Data ->
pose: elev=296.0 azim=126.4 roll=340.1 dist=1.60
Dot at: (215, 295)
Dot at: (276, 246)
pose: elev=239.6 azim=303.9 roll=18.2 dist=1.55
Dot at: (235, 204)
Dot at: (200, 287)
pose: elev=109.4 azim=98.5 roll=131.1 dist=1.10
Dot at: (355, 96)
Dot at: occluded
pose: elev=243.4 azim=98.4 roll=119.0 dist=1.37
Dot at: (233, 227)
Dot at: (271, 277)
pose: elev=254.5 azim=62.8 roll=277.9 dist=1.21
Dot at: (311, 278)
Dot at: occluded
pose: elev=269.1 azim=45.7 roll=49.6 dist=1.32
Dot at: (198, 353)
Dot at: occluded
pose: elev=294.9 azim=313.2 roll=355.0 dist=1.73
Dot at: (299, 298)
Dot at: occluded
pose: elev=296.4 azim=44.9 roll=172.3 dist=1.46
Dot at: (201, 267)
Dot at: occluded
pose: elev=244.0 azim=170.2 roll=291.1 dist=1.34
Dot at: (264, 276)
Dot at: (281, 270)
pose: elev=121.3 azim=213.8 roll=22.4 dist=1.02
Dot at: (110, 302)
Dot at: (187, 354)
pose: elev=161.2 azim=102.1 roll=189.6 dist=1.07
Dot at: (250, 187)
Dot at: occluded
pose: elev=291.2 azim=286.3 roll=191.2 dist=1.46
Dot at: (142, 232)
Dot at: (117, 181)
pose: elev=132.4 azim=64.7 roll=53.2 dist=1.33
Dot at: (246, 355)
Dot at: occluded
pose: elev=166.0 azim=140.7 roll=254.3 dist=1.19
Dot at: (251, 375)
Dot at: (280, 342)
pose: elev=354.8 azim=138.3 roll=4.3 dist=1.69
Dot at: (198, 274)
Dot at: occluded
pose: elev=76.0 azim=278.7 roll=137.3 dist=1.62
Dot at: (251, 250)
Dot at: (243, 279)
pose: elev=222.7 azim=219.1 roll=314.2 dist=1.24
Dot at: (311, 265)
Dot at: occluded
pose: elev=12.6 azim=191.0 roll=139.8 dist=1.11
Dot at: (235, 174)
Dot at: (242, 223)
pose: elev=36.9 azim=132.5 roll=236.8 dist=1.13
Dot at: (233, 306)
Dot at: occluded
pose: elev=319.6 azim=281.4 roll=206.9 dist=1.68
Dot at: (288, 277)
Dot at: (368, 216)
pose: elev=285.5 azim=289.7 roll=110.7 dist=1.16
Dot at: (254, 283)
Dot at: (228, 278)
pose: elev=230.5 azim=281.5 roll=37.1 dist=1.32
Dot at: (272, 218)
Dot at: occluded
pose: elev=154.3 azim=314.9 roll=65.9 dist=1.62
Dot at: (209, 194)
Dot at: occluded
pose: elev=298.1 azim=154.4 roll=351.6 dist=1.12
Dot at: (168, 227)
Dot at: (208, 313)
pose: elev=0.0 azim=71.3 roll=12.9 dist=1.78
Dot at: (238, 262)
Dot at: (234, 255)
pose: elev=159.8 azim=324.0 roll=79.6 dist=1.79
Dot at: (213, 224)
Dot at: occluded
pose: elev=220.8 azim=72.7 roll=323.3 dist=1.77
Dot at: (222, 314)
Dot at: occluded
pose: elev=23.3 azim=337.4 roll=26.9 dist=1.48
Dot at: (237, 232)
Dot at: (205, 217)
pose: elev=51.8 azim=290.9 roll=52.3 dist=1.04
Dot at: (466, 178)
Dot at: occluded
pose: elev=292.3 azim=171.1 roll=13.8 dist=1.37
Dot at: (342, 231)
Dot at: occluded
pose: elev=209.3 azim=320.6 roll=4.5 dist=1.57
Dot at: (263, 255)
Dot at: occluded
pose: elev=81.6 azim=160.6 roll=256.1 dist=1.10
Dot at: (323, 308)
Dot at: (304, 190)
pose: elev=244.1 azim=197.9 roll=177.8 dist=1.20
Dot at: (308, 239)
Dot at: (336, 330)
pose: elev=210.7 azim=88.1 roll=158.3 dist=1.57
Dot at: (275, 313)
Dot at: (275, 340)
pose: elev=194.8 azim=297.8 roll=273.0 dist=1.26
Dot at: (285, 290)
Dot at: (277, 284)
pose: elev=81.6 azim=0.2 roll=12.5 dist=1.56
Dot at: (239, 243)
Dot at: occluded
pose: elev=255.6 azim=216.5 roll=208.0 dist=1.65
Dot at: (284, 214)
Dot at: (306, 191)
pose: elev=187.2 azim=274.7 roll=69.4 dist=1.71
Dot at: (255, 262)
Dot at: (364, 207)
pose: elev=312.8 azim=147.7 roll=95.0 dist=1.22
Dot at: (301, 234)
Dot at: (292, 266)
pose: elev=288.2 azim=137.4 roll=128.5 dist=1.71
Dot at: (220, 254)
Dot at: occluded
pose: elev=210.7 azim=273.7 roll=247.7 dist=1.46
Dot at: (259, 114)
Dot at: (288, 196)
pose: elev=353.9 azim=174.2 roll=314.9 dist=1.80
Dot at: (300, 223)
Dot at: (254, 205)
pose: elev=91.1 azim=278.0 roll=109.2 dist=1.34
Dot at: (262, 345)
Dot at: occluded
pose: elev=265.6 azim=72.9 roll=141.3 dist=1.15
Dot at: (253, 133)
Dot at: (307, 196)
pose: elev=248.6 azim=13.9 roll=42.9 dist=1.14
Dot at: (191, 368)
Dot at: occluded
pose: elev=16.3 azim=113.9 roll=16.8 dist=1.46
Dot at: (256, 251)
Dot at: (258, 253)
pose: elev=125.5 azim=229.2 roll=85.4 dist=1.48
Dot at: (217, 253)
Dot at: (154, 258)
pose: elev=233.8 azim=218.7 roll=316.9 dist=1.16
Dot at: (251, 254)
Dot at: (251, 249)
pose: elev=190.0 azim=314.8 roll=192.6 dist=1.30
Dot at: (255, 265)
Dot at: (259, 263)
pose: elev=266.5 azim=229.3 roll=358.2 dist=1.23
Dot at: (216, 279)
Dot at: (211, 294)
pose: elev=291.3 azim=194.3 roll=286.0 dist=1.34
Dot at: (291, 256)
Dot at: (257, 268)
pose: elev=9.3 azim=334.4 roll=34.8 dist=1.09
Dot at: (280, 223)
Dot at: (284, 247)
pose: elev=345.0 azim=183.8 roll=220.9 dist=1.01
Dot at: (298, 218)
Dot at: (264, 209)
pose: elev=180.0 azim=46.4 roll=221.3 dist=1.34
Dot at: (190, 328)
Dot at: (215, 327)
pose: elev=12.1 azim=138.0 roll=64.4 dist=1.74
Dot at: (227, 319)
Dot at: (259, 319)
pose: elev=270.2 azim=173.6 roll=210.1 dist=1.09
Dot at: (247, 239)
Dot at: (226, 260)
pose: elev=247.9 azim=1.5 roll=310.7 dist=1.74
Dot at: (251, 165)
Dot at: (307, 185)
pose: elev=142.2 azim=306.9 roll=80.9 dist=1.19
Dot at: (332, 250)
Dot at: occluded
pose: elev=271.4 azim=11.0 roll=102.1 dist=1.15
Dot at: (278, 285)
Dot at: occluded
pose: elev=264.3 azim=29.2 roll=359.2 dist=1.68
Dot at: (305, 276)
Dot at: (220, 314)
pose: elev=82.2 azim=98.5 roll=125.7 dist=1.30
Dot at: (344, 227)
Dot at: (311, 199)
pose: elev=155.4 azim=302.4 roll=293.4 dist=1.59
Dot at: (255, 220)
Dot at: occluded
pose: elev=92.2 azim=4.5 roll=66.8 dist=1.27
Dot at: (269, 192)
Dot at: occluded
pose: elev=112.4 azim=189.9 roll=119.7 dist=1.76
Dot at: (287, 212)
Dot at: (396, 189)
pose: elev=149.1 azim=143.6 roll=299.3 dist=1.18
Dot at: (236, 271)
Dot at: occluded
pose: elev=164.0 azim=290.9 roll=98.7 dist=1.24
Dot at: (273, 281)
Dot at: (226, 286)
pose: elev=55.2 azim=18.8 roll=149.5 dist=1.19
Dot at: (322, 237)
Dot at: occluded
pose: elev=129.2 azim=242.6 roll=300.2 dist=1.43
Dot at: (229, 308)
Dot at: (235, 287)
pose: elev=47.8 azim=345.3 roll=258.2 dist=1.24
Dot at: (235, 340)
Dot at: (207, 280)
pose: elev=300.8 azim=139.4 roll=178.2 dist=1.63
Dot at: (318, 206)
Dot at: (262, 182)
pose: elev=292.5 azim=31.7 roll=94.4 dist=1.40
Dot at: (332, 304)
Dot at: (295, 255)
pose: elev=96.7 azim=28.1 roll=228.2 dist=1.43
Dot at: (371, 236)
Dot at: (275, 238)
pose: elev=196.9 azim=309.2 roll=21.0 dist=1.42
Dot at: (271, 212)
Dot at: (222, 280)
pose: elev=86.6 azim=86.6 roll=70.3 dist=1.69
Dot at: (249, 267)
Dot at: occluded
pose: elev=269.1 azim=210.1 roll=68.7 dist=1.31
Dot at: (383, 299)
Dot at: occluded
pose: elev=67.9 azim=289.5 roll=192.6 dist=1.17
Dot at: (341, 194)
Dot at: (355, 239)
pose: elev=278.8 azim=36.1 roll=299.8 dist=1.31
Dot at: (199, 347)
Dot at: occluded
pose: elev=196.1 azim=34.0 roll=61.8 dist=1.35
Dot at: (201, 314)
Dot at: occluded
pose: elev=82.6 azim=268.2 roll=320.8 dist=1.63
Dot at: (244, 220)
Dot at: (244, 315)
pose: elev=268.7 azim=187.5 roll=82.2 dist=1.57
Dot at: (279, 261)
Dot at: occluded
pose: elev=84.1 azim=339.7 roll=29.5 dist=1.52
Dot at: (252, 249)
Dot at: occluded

The problem ->
Put the lines of the records above into a numbered list, from the line containing "pose: elev=239.6 azim=303.9" through the line containing "Dot at: (271, 277)", inclusive, leaving out blank lines and including nothing else.

Correct output ->
1. pose: elev=239.6 azim=303.9 roll=18.2 dist=1.55
2. Dot at: (235, 204)
3. Dot at: (200, 287)
4. pose: elev=109.4 azim=98.5 roll=131.1 dist=1.10
5. Dot at: (355, 96)
6. Dot at: occluded
7. pose: elev=243.4 azim=98.4 roll=119.0 dist=1.37
8. Dot at: (233, 227)
9. Dot at: (271, 277)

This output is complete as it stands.